> [Task requirements] Copy out the full excerpt on the Oaxaca protests word for word, with nothing changed.

> [Excerpted text]
____

Protesters are demanding the resignation of Oaxaca Gov. Ulises Ruiz, who they accuse of rigging the 2004 election to win office and sending groups of gun-toting thugs against his opponents.

The demonstrators also want the federal police to leave.

"They don't guarantee security, to the contrary, they scare us and are rude," said Jesus Velasco, 60, a businessman marching Sunday.

Protest leader Flavio Sosa, wanted by state police on conspiracy and riot charges, said the protesters won't look for a fight, but fears police or Ruiz's agents may provoke one.

"Our enemies carry out murders, persecution, and arbitrary arrests," Sosa told The Associated Press on Saturday. "We have the right to defend ourselves."

Archbishop Jose Luis Chavez called for an end to the conflict as he celebrated Mass at the cathedral on the main plaza, or Zocalo, where police are stationed.

"Each person should be committed to bringing about peace," he said

After federal police backed by water cannons took the city center, demonstrators moved their base to the university, which the under Mexican law the police cannot enter without the permission of the rector. Oaxaca rector Francisco Martinez has said police are not welcome.

Police surrounded the campus on Thursday and battled hundreds of protesters armed with gasoline bombs, stones and fireworks stuffed with glass and nails in a six-hour struggle that left more than 30 people injured.

____

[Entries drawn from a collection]
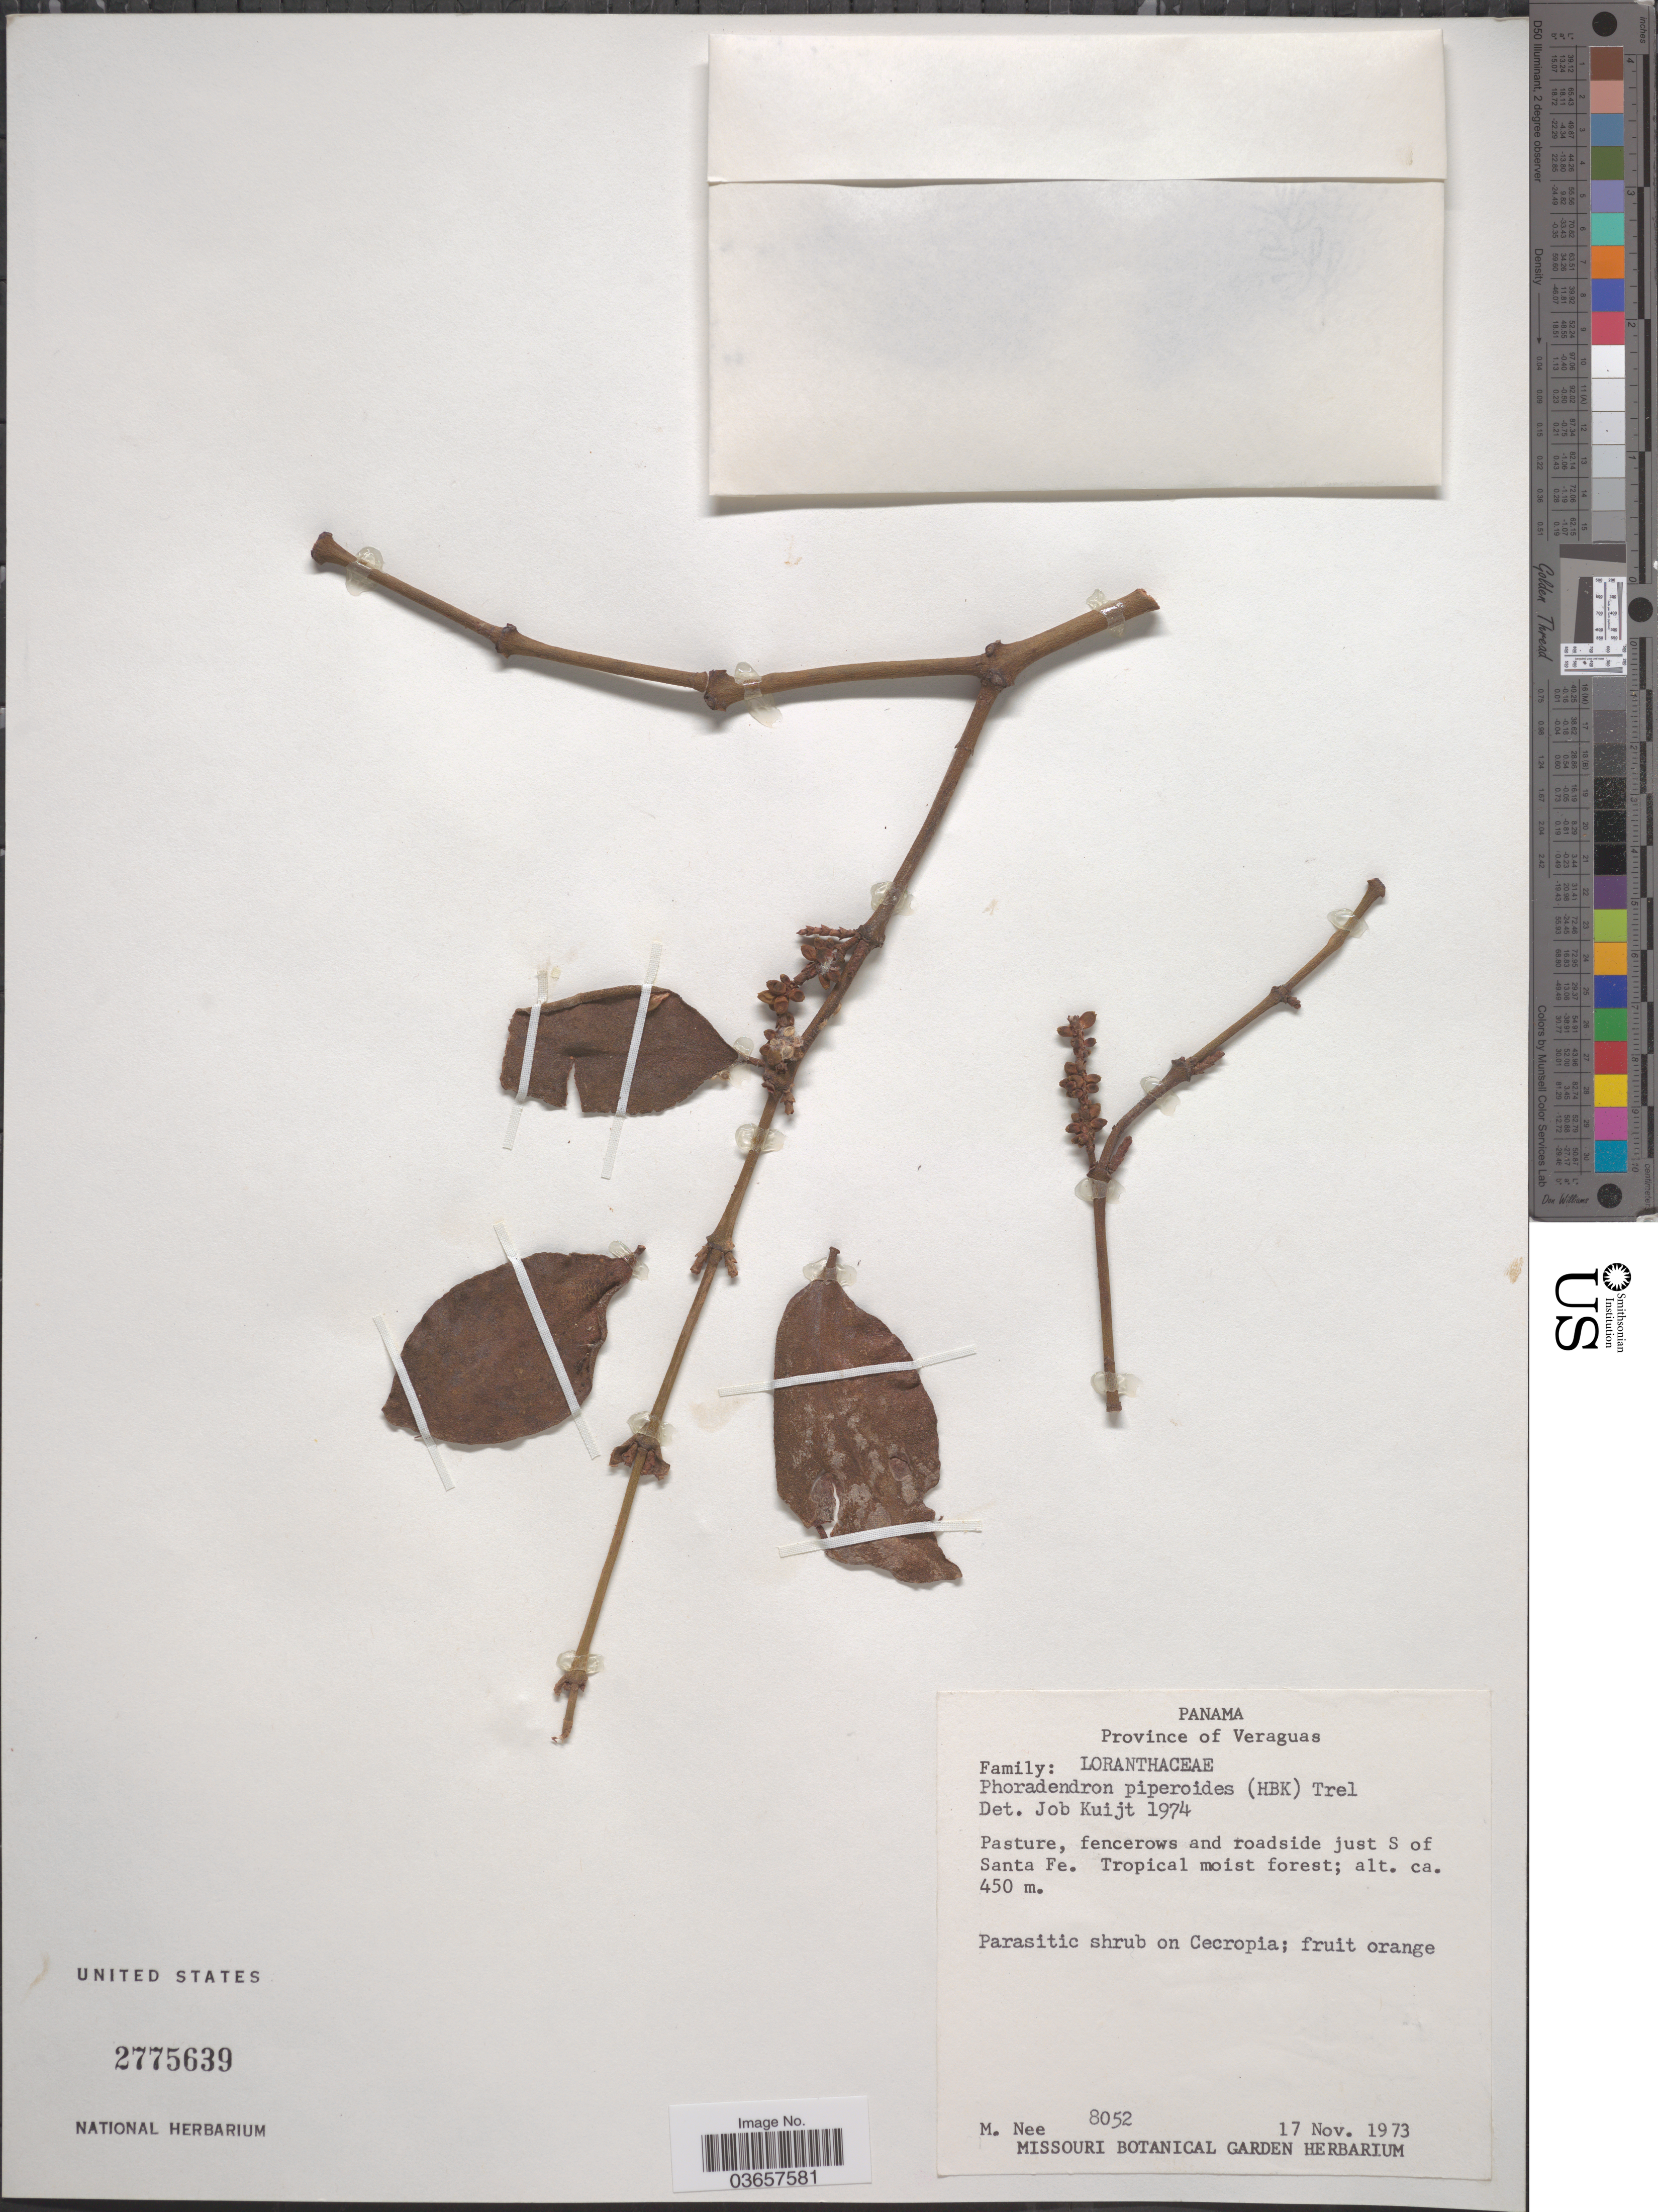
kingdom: Plantae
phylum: Tracheophyta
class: Magnoliopsida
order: Santalales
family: Viscaceae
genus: Phoradendron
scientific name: Phoradendron piperoides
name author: (Kunth) Trel.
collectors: M. Nee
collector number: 8052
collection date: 1973-11-17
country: Panama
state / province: Veraguas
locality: Fencerows and roadside just S of Santa Fe.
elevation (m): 450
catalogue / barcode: US 2775639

____

> [Answer for this exercise]
Protesters are demanding the resignation of Oaxaca Gov. Ulises Ruiz, who they accuse of rigging the 2004 election to win office and sending groups of gun-toting thugs against his opponents.

The demonstrators also want the federal police to leave.

"They don't guarantee security, to the contrary, they scare us and are rude," said Jesus Velasco, 60, a businessman marching Sunday.

Protest leader Flavio Sosa, wanted by state police on conspiracy and riot charges, said the protesters won't look for a fight, but fears police or Ruiz's agents may provoke one.

"Our enemies carry out murders, persecution, and arbitrary arrests," Sosa told The Associated Press on Saturday. "We have the right to defend ourselves."

Archbishop Jose Luis Chavez called for an end to the conflict as he celebrated Mass at the cathedral on the main plaza, or Zocalo, where police are stationed.

"Each person should be committed to bringing about peace," he said

After federal police backed by water cannons took the city center, demonstrators moved their base to the university, which the under Mexican law the police cannot enter without the permission of the rector. Oaxaca rector Francisco Martinez has said police are not welcome.

Police surrounded the campus on Thursday and battled hundreds of protesters armed with gasoline bombs, stones and fireworks stuffed with glass and nails in a six-hour struggle that left more than 30 people injured.